Samantha Booke: Resolved: Negroes
should be -- should be admitted --... Resolved: Negroes should be admitted
to state universities. My -- My partner and I will prove that blocking a
negro's admission to a state university is not only wrong, it is absurd.
The negro people are not just a color in the American fabric. They are
the thread that holds it all together. Consider the legal and -- and
historical record: May 13th, 1865, Sergeant Crocker, a negro, is the
last soldier to die in the civil war. 1918, the first U.S. soldiers
decorated for bravery in France are negroes Henry Johnson and Needham
Roberts. 1920, The New York Times announces that the "n" in
"Negro" would hereafter be capitalized.
Oklahoma City College Debater #1:
Force upon the South what they are not ready for would result in nothing
but but more racial hatred. Dr.
W. E. B. Dubois, he's perhaps the most
eminent negro scholar in America. He comments, "It's a silly waste of
money, time, and temper, to try and propel a powerful majority to do
what they are determined not to do.
Henry Rowe: My opponent so
conveniently chose to ignore the fact that W. E. B. Dubois is the first
negro to receive a Ph.D. from a white college -- called Harvard.
Oklahoma City College Debater #1:
Dr.

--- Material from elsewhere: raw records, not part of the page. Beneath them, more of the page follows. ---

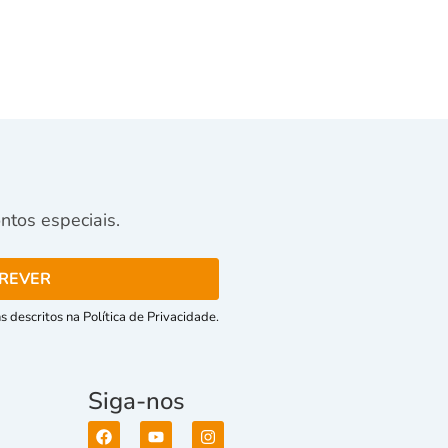
tos especiais.
 descritos na Política de Privacidade.
Siga-nos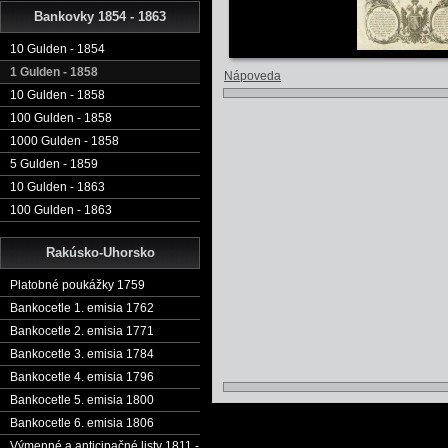
Bankovky 1854 - 1863
10 Gulden - 1854
1 Gulden - 1858
Nápoveda
10 Gulden - 1858
100 Gulden - 1858
1000 Gulden - 1858
5 Gulden - 1859
10 Gulden - 1863
100 Gulden - 1863
Rakúsko-Uhorsko
Platobné poukážky 1759
Bankocetle 1. emisia 1762
Bankocetle 2. emisia 1771
Bankocetle 3. emisia 1784
Bankocetle 4. emisia 1796
Bankocetle 5. emisia 1800
Bankocetle 6. emisia 1806
Výmenné a anticipačné listy 1811 -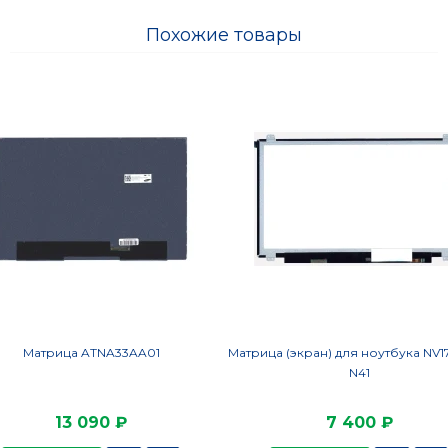
Похожие товары
Матрица ATNA33AA01
Матрица (экран) для ноутбука NV
N41
13 090 ₽
7 400 ₽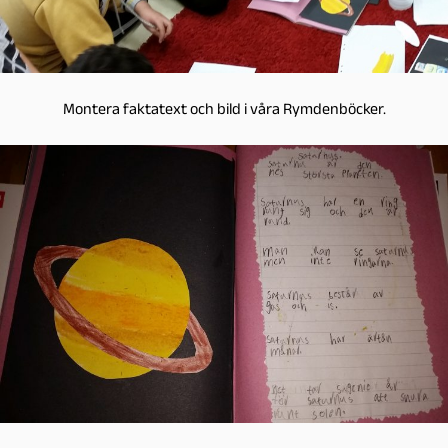
Montera faktatext och bild i våra Rymdenböcker.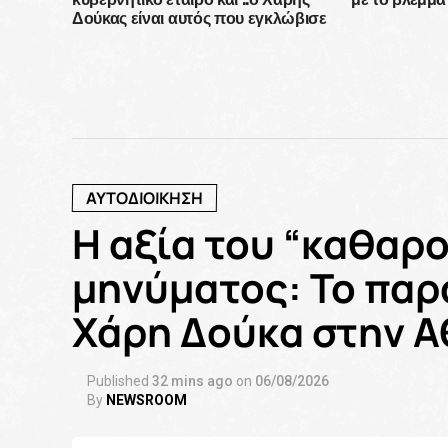
Δούκας είναι αυτός που εγκλώβισε
τη ΝΔ
ΑΥΤΟΔΙΟΙΚΗΣΗ
Η αξία του “καθαρο
μηνύματος: Το παρ
Χάρη Δούκα στην 
Published
32 mins ago
on
06/08/2026
By
NEWSROOM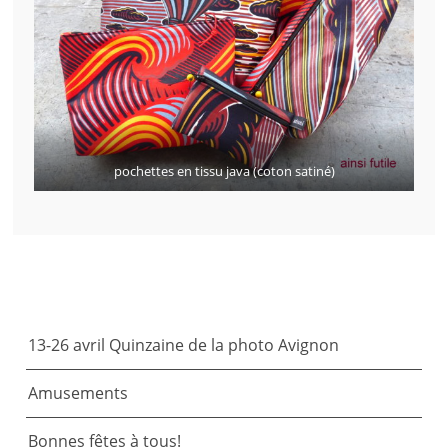
pochettes en tissu java (coton satiné)
ARTICLES RÉCENTS
13-26 avril Quinzaine de la photo Avignon
Amusements
Bonnes fêtes à tous!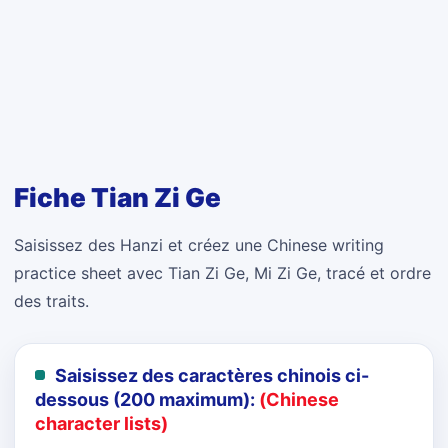
Fiche Tian Zi Ge
Saisissez des Hanzi et créez une Chinese writing
practice sheet avec Tian Zi Ge, Mi Zi Ge, tracé et ordre
des traits.
Saisissez des caractères chinois ci-
dessous (200 maximum):
(Chinese
character lists)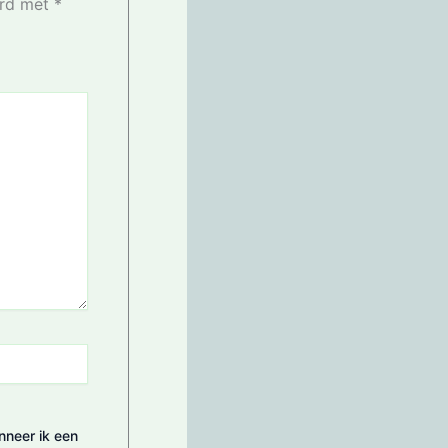
erd met
*
nneer ik een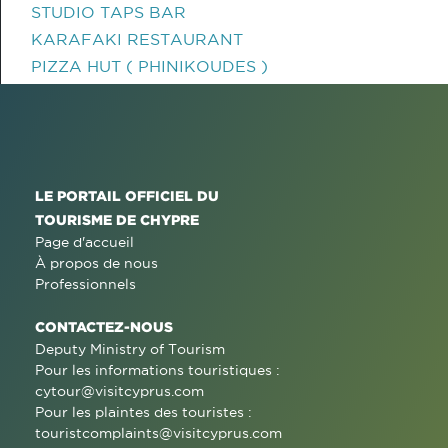
STUDIO TAPS BAR
KARAFAKI RESTAURANT
PIZZA HUT ( PHINIKOUDES )
LE PORTAIL OFFICIEL DU
TOURISME DE CHYPRE
Page d'accueil
À propos de nous
Professionnels
CONTACTEZ-NOUS
Deputy Ministry of Tourism
Pour les informations touristiques :
cytour@visitcyprus.com
Pour les plaintes des touristes :
touristcomplaints@visitcyprus.com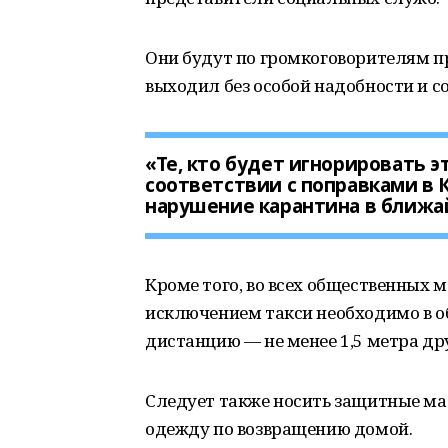
Они будут по громкоговорителям п
выходил без особой надобности и с
«Те, кто будет игнорировать 
соответствии с поправками в
нарушение карантина в ближа
Кроме того, во всех общественных м
исключением такси необходимо в о
дистанцию — не менее 1,5 метра дру
Следует также носить защитные ма
одежду по возвращению домой.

Dubois, he adds, "It is impossible" -- impossible! -- "for a negro to
receive a proper education at a white college.
Henry Rowe: The most eminent
negro scholar
in America is the product of an Ivy League education. You see, Dubois
knows all too well the white man's resistance to change; but that's no
reason to keep a black man out of any college. If someone didn't force
upon the South something it wasn't ready for, I'd still be in chains, and
Miss Booke here would be running from her own master.

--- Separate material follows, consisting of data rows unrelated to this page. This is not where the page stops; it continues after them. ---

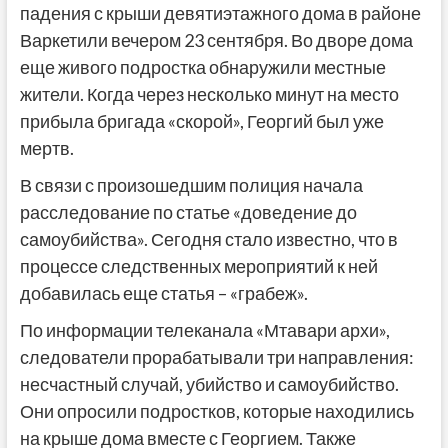
падения с крыши девятиэтажного дома в районе
Варкетили вечером 23 сентября. Во дворе дома
еще живого подростка обнаружили местные
жители. Когда через несколько минут на место
прибыла бригада «скорой», Георгий был уже
мертв.
В связи с произошедшим полиция начала
расследование по статье «доведение до
самоубийства». Сегодня стало известно, что в
процессе следственных мероприятий к ней
добавилась еще статья – «грабеж».
По информации телеканала «Мтавари архи»,
следователи прорабатывали три направления:
несчастный случай, убийство и самоубийство.
Они опросили подростков, которые находились
на крыше дома вместе с Георгием. Также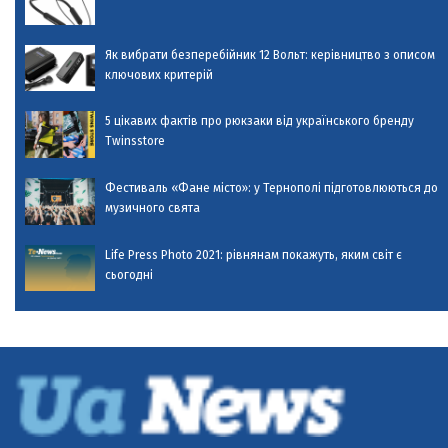
Як вибрати безперебійник 12 Вольт: керівництво з описом
ключових критерій
5 цікавих фактів про рюкзаки від українського бренду
Twinsstore
Фестиваль «Фане місто»: у Тернополі підготовлюються до
музичного свята
Life Press Photo 2021: рівнянам покажуть, яким світ є
сьогодні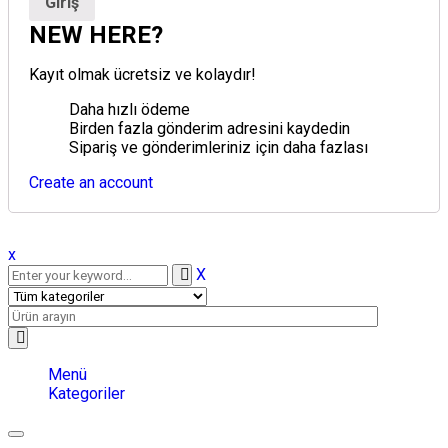
NEW HERE?
Kayıt olmak ücretsiz ve kolaydır!
Daha hızlı ödeme
Birden fazla gönderim adresini kaydedin
Sipariş ve gönderimleriniz için daha fazlası
Create an account
x
X
Menü
Kategoriler
Toggle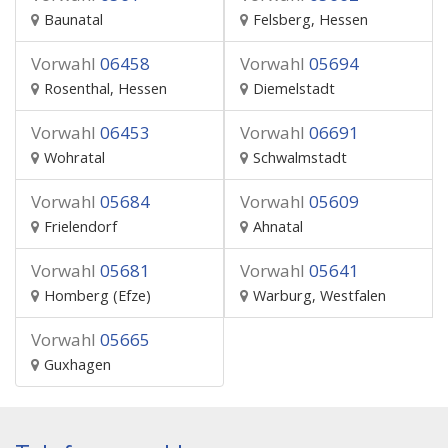
Baunatal
Felsberg, Hessen
Vorwahl
06458
Vorwahl
05694
Rosenthal, Hessen
Diemelstadt
Vorwahl
06453
Vorwahl
06691
Wohratal
Schwalmstadt
Vorwahl
05684
Vorwahl
05609
Frielendorf
Ahnatal
Vorwahl
05681
Vorwahl
05641
Homberg (Efze)
Warburg, Westfalen
Vorwahl
05665
Guxhagen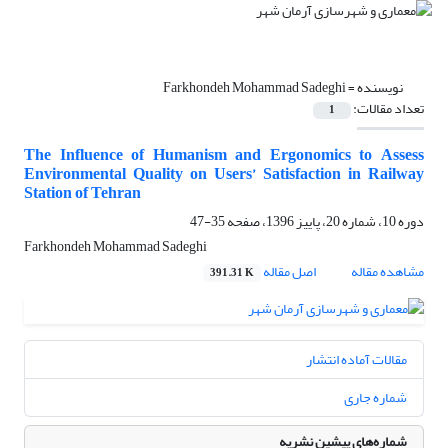
نویسنده =
Farkhondeh Mohammad Sadeghi
تعداد مقالات:
1
The Influence of Humanism and Ergonomics to Assess
Environmental Quality on Users’ Satisfaction in Railway
Station of Tehran
دوره 10، شماره 20، پاییز 1396، صفحه
35-47
Farkhondeh Mohammad Sadeghi
مشاهده مقاله
اصل مقاله
391.31 K
مقالات آماده انتشار
شماره جاری
شماره‌های پیشین نشریه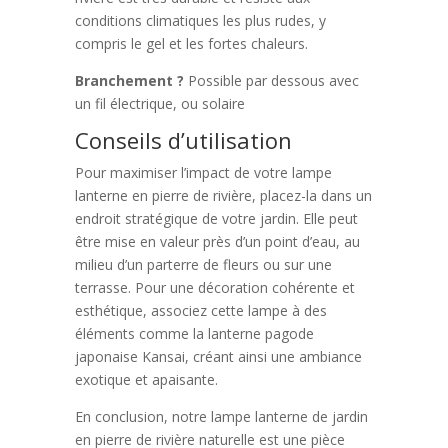
conditions climatiques les plus rudes, y
compris le gel et les fortes chaleurs.
Branchement ?
Possible par dessous avec
un fil électrique, ou solaire
Conseils d’utilisation
Pour maximiser l’impact de votre lampe
lanterne en pierre de rivière, placez-la dans un
endroit stratégique de votre jardin. Elle peut
être mise en valeur près d’un point d’eau, au
milieu d’un parterre de fleurs ou sur une
terrasse. Pour une décoration cohérente et
esthétique, associez cette lampe à des
éléments comme la lanterne pagode
japonaise Kansai, créant ainsi une ambiance
exotique et apaisante.
En conclusion, notre lampe lanterne de jardin
en pierre de rivière naturelle est une pièce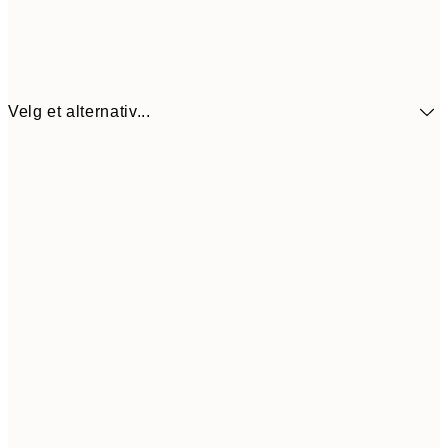
Velg et alternativ...
440,3
30x40 cm
62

Oklahoma City College Debater #2: I do
admit it. It is true: Far too many whites are afflicted with the disease
of racial hatred. And because of racism, it would be impossible for a
negro to be happy at a Southern white college today. And if someone is
unhappy, it is impossible to see how they could receive a proper
education. Yes, a time will come when negroes and whites will walk on
the same campus, and we will share the same classrooms; but, sadly, that
day is not today.
Samantha Booke: As long as schools are
segregated, negroes will receive an education that is both separate and
unequal. By Oklahoma's own reckoning, the state is currently spending five times
more for the education of a white child than it is spending to educate a
colored child. That means better text books for that [white] child than
for that [negro] child. Oh, I say that's a shame. But my opponent says
today is not the day for whites and coloreds to go to the same college,
to share the same campus, to walk in the same classroom. Well, would you
kindly tell me when is that day going to come? Is it going to come
tomorrow? Is it going to come next week? In a hundred years? Never?! No,
the time for justice, the time for freedom, and the time for equality,
is always -- is always -- right now!